In anticipation of the Biden administration’s action, he recommends that customers be extra on guard in case a new standard comes into place.
“My advice to these companies would be broad and specific,” he said. “Even if you say it’s a brand standard to have competitive salaries, you are toasting. The touchstone is always the question of control. “
Federal government position on joint responsibility for employment is returning to its leadership under the former president
The Biden administration has not mandated a new joint employment policy, but is in the process of revoking Trump’s Labor Department approach. And Biden’s main salary regulator, Jessica Looman, has affirmed the importance of eliminating joint liability as part of her agency’s law enforcement actions.
During Obama’s day, the government’s focus on shared corporate responsibility sparked an aggressive lobbying campaign in the franchise industry seeking to curb what they saw as a crusade on their model of business. business. Corporate lobbyists found a more receptive audience when Trump took office.
Trump’s Labor Department withdrew Obama-era guidelines that called for expanded joint employment responsibility under the Fair Labor Standards Act, which governs minimum wages and overtime, and has issued its own regulation which restricted the circumstances in which companies could be held jointly liable.
But a federal judge overturned the most important parts of the regulation last September, about six months after it came into force. The Trump administration appealed the decision in November, and a coalition of business groups intervened in the case to try to convince a federal appeals judge to restore the standard favorable to employers.
Nonetheless, the Biden administration could make the dispute moot by completing a March proposal to withdraw the common Trump employment measure. DOL’s Wages and Hours Division is currently reviewing public comments on this proposed withdrawal, which they will use to inform a final rule repealing it.
Push for a salary of $ 15
Meanwhile, union efforts to push McDonald’s to raise wages across the country continue. Workers’ activists in the Fight for $ 15 movement say their demands are not going to change and that the recent wage increase indicates a greater need for action.
“Obviously, McDonald’s understands that in order to hire and retain talented workers, something has to change,” Doneshia Babbitt, a $ 15 union leader, said in a statement. “They tried to offer $ 500 signing bonuses to new hires and they even tried handing out McChicken sandwiches in exchange for a job interview. Now they are raising the wages of some of us and using sophisticated math tricks to ignore the fact that they are selling most of us short. ”
The group said it plans to strike in 15 cities on May 19, the day before McDonald’s annual shareholders meeting, to demand $ 15 for each worker in each restaurant.
The issue of joint employers is a question of ideology and the system is in favor of the employer whether or not he is forced to negotiate with the workers, said Anne Lofaso, professor of labor law at West Virginia University.
She said if the company wants control, it will have to be ready to negotiate with the workers. “It’s simple,” she said. “Our law is moderate and Biden, at most, will bring more moderation.”

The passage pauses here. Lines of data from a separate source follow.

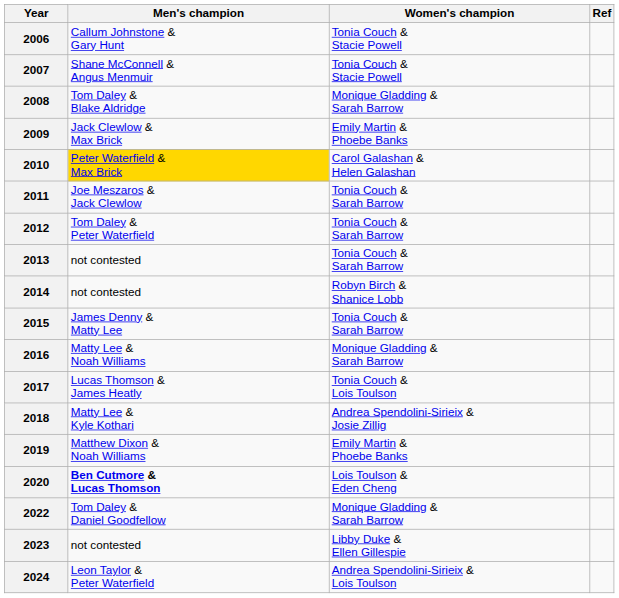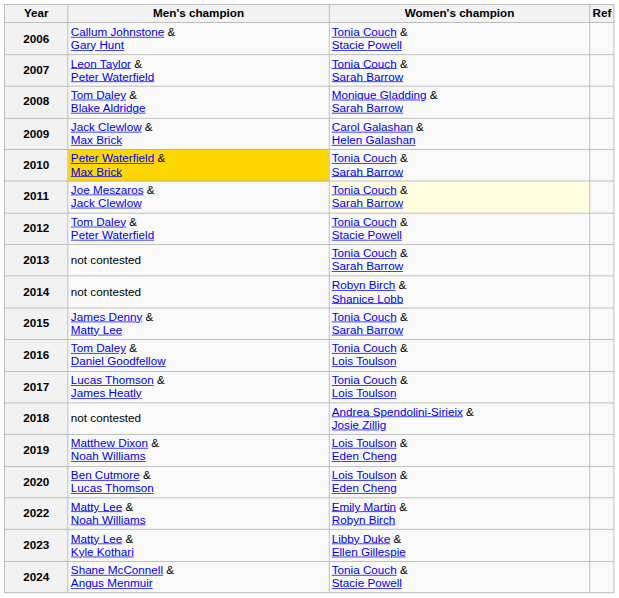2007 | Men's champion: Shane McConnell & Angus Menmuir -> Leon Taylor & Peter Waterfield
2007 | Women's champion: Tonia Couch & Stacie Powell -> Tonia Couch & Sarah Barrow
2009 | Women's champion: Emily Martin & Phoebe Banks -> Carol Galashan & Helen Galashan
2010 | Women's champion: Carol Galashan & Helen Galashan -> Tonia Couch & Sarah Barrow
2011 | Women's champion: no background -> lightyellow background
2012 | Women's champion: Tonia Couch & Sarah Barrow -> Tonia Couch & Stacie Powell
2016 | Men's champion: Matty Lee & Noah Williams -> Tom Daley & Daniel Goodfellow
2016 | Women's champion: Monique Gladding & Sarah Barrow -> Tonia Couch & Lois Toulson
2018 | Men's champion: Matty Lee & Kyle Kothari -> not contested
2019 | Women's champion: Emily Martin & Phoebe Banks -> Lois Toulson & Eden Cheng
2020 | Men's champion: bold -> normal
2022 | Men's champion: Tom Daley & Daniel Goodfellow -> Matty Lee & Noah Williams
2022 | Women's champion: Monique Gladding & Sarah Barrow -> Emily Martin & Robyn Birch
2023 | Men's champion: not contested -> Matty Lee & Kyle Kothari
2024 | Men's champion: Leon Taylor & Peter Waterfield -> Shane McConnell & Angus Menmuir
2024 | Women's champion: Andrea Spendolini-Sirieix & Lois Toulson -> Tonia Couch & Stacie Powell
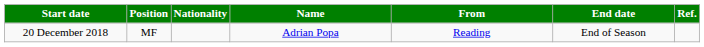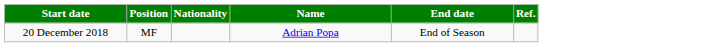- column: From | Reading
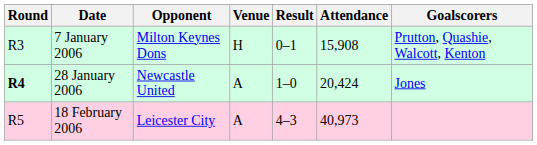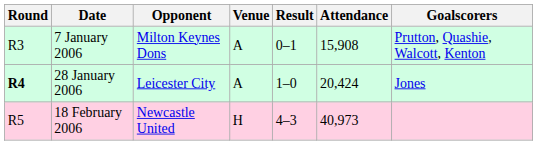7 January 2006 | Venue: H -> A
28 January 2006 | Opponent: Newcastle United -> Leicester City
18 February 2006 | Opponent: Leicester City -> Newcastle United
18 February 2006 | Venue: A -> H
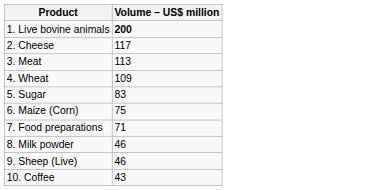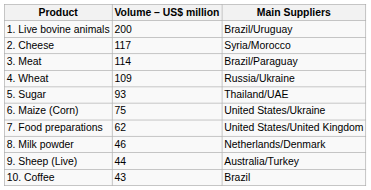+ column: Main Suppliers | Brazil/Uruguay | Syria/Morocco | Brazil/Paraguay | Russia/Ukraine | Thailand/UAE | United States/Ukraine | United States/United Kingdom | Netherlands/Denmark | Australia/Turkey | Brazil
1. Live bovine animals | Volume – US$ million: bold -> normal
3. Meat | Volume – US$ million: 113 -> 114
5. Sugar | Volume – US$ million: 83 -> 93
7. Food preparations | Volume – US$ million: 71 -> 62
9. Sheep (Live) | Volume – US$ million: 46 -> 44
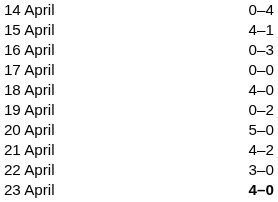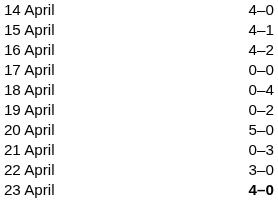14 April | column 3: 0–4 -> 4–0
16 April | column 3: 0–3 -> 4–2
18 April | column 3: 4–0 -> 0–4
21 April | column 3: 4–2 -> 0–3
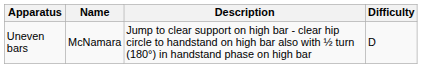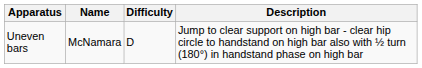columns swapped: Description <-> Difficulty
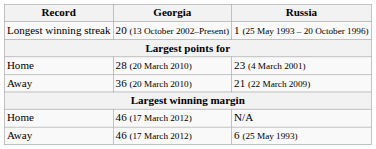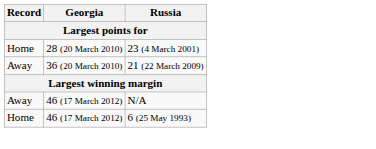- row: Longest winning streak | 20 (13 October 2002–Present) | 1 (25 May 1993 – 20 October 1996)
N/A | Record: Home -> Away
6 (25 May 1993) | Record: Away -> Home
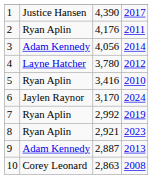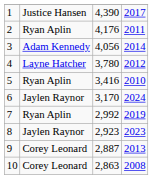8 | column 2: Ryan Aplin -> Jaylen Raynor
8 | column 3: 2,921 -> 2,923
9 | column 2: Adam Kennedy -> Corey Leonard
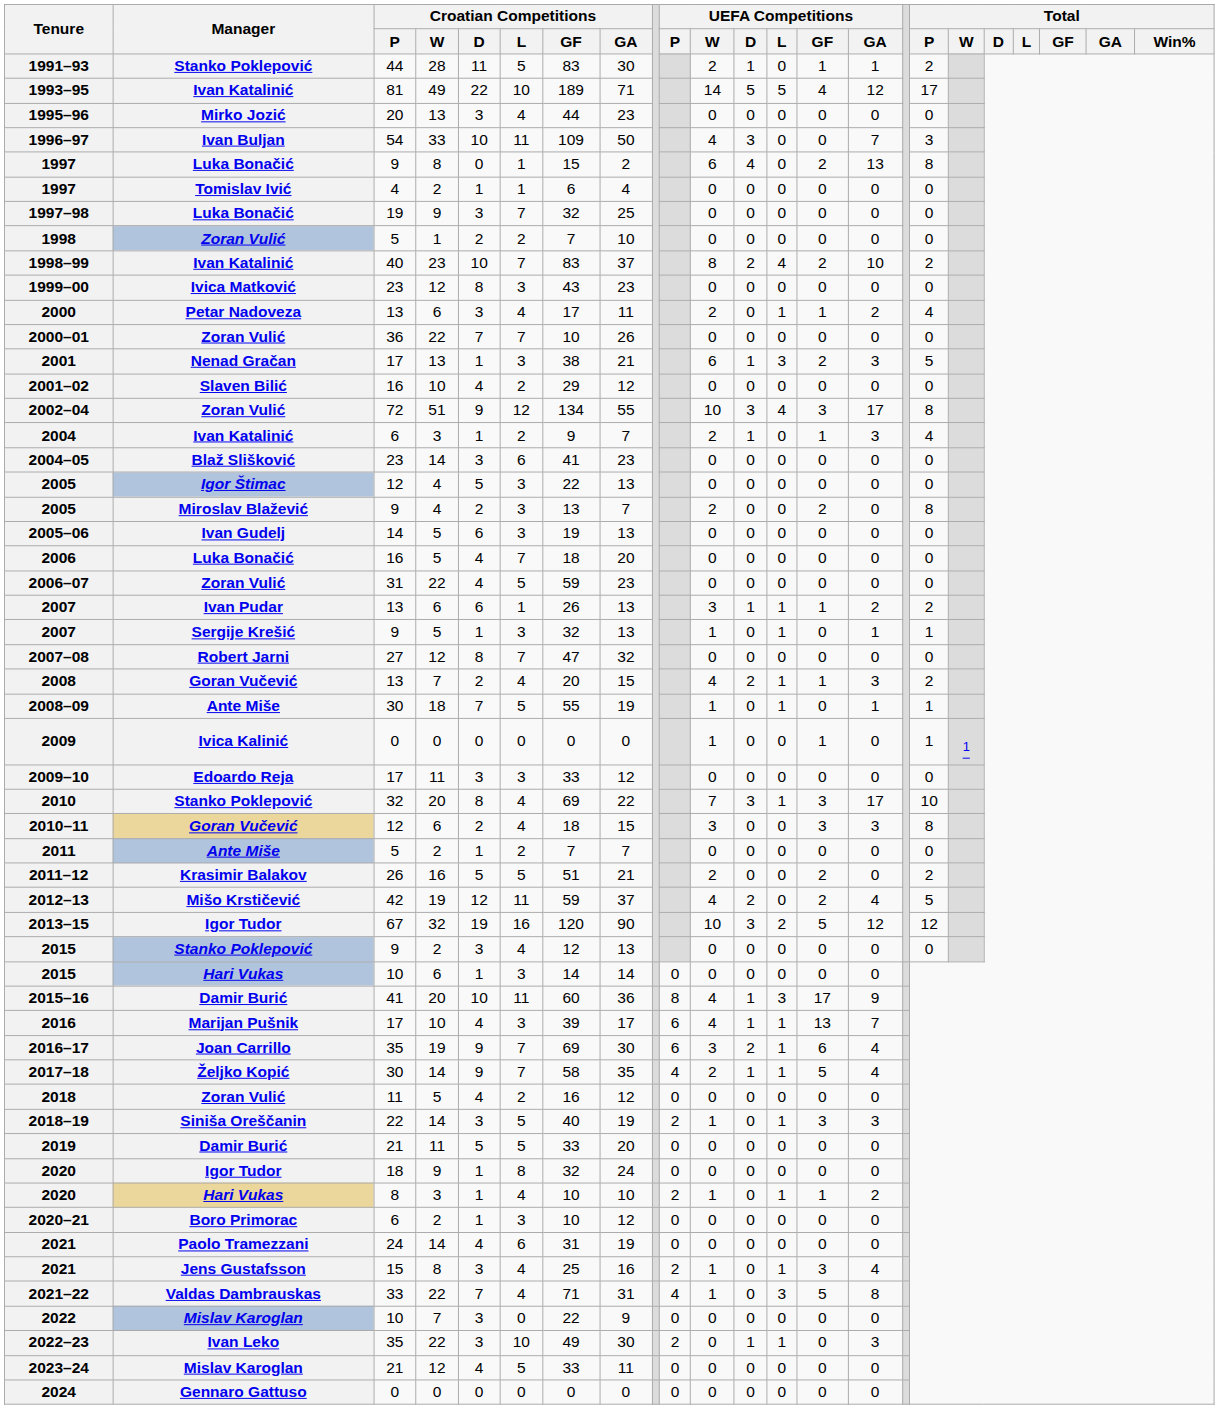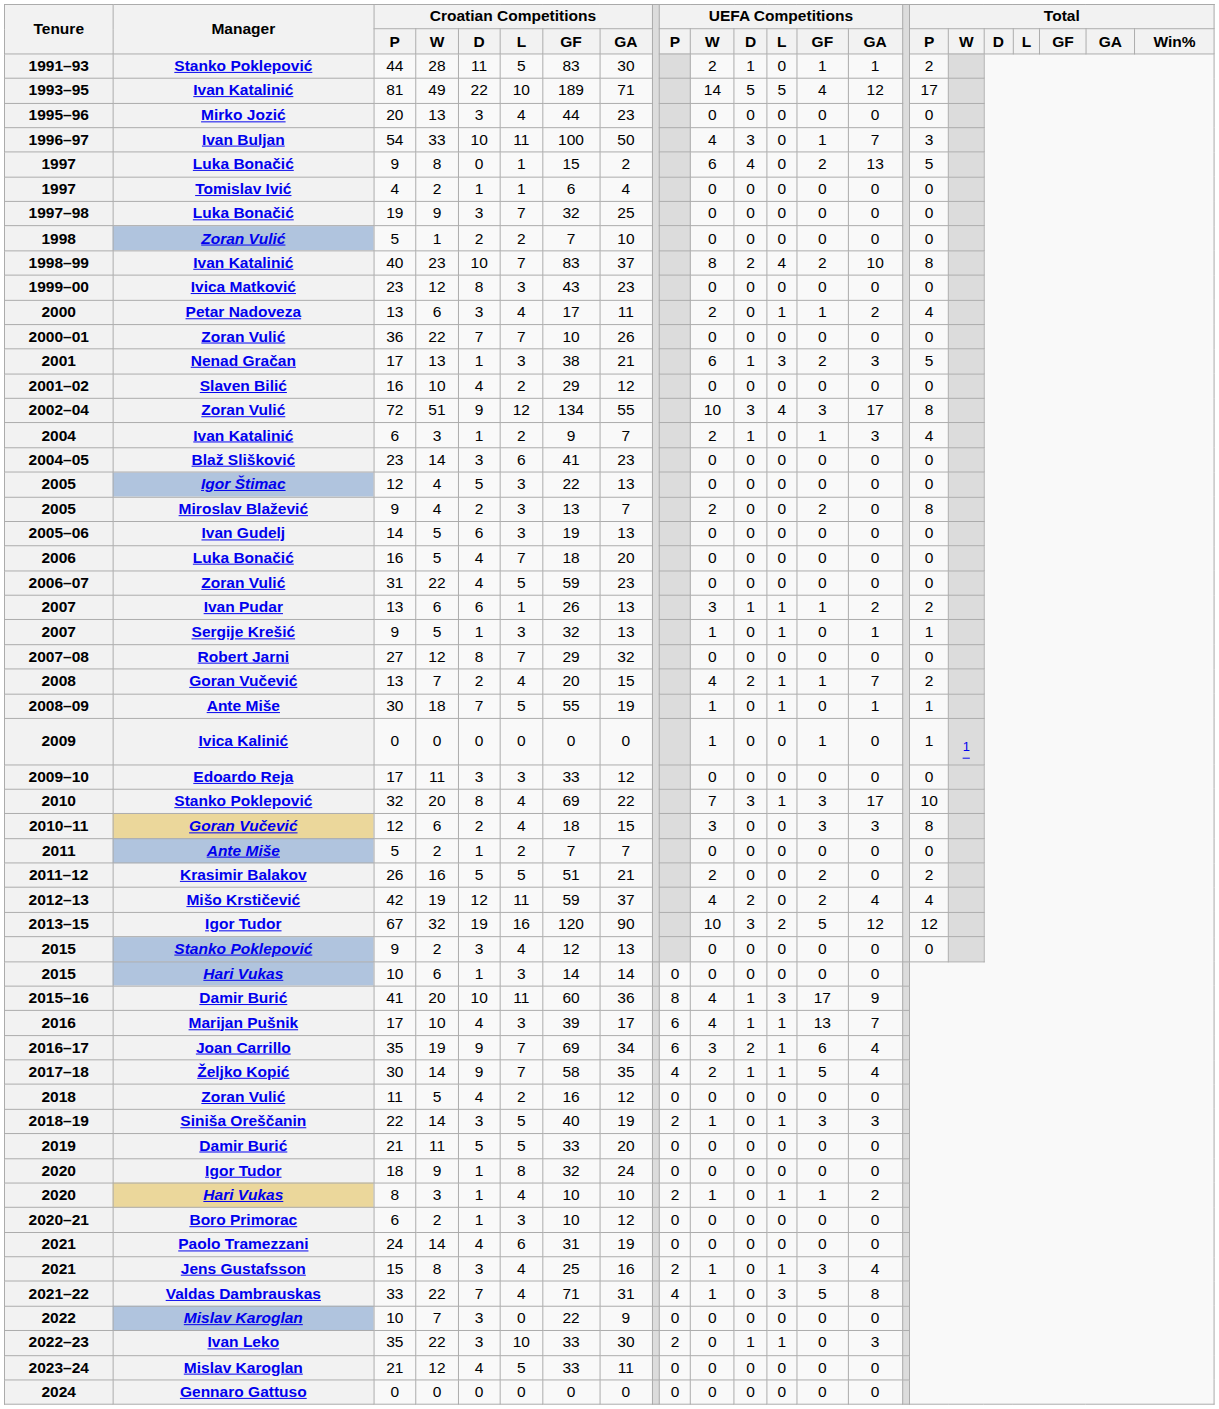1996–97 | Croatian Competitions / GF: 109 -> 100
1996–97 | UEFA Competitions / GF: 0 -> 1
1997 / Luka Bonačić | Total / P: 8 -> 5
1998–99 | Total / P: 2 -> 8
2007–08 | Croatian Competitions / GF: 47 -> 29
2008 | UEFA Competitions / GA: 3 -> 7
2012–13 | Total / P: 5 -> 4
2016–17 | Croatian Competitions / GA: 30 -> 34
2022–23 | Croatian Competitions / GF: 49 -> 33
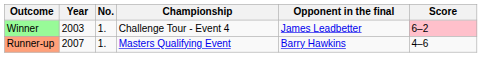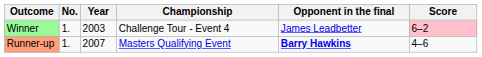columns swapped: No. <-> Year
Runner-up | Opponent in the final: normal -> bold
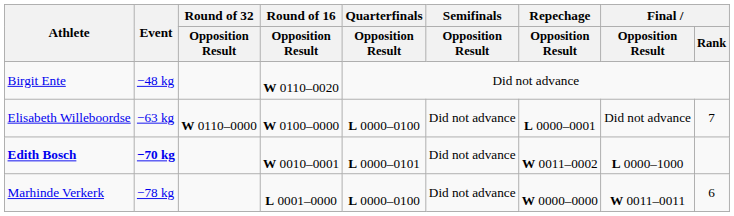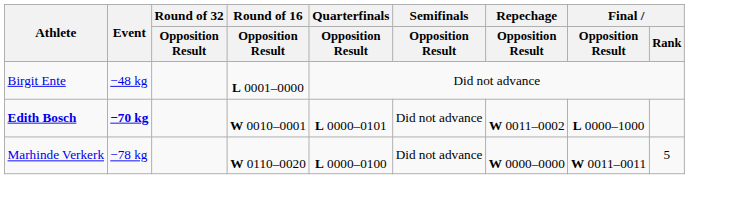Birgit Ente | Round of 16 / Opposition Result: W 0110–0020 -> L 0001–0000
- row: Elisabeth Willeboordse | −63 kg | W 0110–0000 | W 0100–0000 | L 0000–0100 | Did not advance | L 0000–0001 | Did not advance | 7
Marhinde Verkerk | Round of 16 / Opposition Result: L 0001–0000 -> W 0110–0020
Marhinde Verkerk | Final / Rank: 6 -> 5
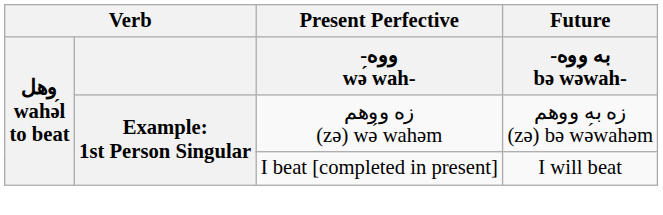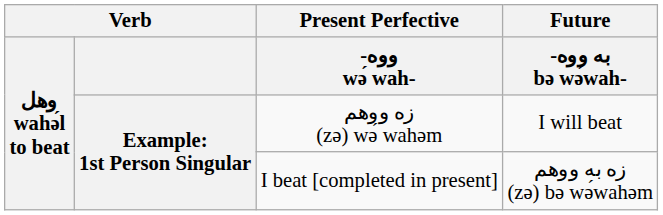زه ووهم (zə) wә́ wahәm | Future / -به ووه bə wә́wah-: زه به ووهم (zə) bə wә́wahəm -> I will beat
I beat [completed in present] | Future / -به ووه bə wә́wah-: I will beat -> زه به ووهم (zə) bə wә́wahəm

Courts do not have to listen to Ministry of Labor guidelines, and anything the administration does cannot go beyond legal precedent on how to interpret joint employer liability.
“Politicians will want to tell you that the sky is falling for business,” she said. “We have the courts, which will uphold the rule of law.”
Gemoets said it was clear there was a competitive push to raise wages, and actions by the big chains could signal the start of a wider groundswell.
“There are quite a few unemployed people, and we thrive on competition, and competition is king,” he said. “Corporate America realizes that it must step up its efforts to fill its ranks.”